# [Problem description]
Repeat the material word for word, from its first line through the line containing "List each element's", with both of those lines included.

◆ ◆ ◆

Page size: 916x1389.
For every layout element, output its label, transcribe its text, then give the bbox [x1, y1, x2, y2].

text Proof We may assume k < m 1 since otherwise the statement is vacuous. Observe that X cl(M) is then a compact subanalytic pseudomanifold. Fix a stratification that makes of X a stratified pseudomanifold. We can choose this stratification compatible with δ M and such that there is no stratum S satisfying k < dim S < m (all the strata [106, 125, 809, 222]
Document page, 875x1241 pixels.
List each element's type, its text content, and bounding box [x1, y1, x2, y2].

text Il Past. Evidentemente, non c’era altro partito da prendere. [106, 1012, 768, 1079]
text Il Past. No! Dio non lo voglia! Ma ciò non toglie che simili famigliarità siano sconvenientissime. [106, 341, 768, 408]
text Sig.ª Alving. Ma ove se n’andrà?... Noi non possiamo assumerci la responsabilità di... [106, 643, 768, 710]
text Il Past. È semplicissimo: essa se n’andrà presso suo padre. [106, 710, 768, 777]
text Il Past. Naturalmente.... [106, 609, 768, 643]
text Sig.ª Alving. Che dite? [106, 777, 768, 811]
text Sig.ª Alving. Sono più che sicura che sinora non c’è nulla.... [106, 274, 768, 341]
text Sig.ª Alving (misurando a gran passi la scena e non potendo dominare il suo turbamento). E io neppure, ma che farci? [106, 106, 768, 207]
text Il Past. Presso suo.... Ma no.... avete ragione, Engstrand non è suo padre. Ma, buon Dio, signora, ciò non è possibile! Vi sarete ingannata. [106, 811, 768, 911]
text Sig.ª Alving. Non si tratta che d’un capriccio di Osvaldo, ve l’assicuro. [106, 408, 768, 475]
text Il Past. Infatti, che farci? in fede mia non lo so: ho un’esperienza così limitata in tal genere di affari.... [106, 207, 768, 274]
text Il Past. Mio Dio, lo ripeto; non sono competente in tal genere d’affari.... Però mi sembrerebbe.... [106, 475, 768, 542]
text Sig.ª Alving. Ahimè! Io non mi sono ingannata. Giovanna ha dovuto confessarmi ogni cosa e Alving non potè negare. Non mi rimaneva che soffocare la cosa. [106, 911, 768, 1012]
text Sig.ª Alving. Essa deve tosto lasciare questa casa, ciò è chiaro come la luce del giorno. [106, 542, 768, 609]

◆ ◆ ◆

# [The answer]
Page size: 916x1389.
For every layout element, output its label, transcribe its text, then give the bbox [x1, y1, x2, y2].

text Proof We may assume k < m 1 since otherwise the statement is vacuous. Observe that X cl(M) is then a compact subanalytic pseudomanifold. Fix a stratification that makes of X a stratified pseudomanifold. We can choose this stratification compatible with δ M and such that there is no stratum S satisfying k < dim S < m (all the strata [106, 125, 809, 222]
Document page, 875x1241 pixels.
List each element's type, its text content, and bounding box [x1, y1, x2, y2].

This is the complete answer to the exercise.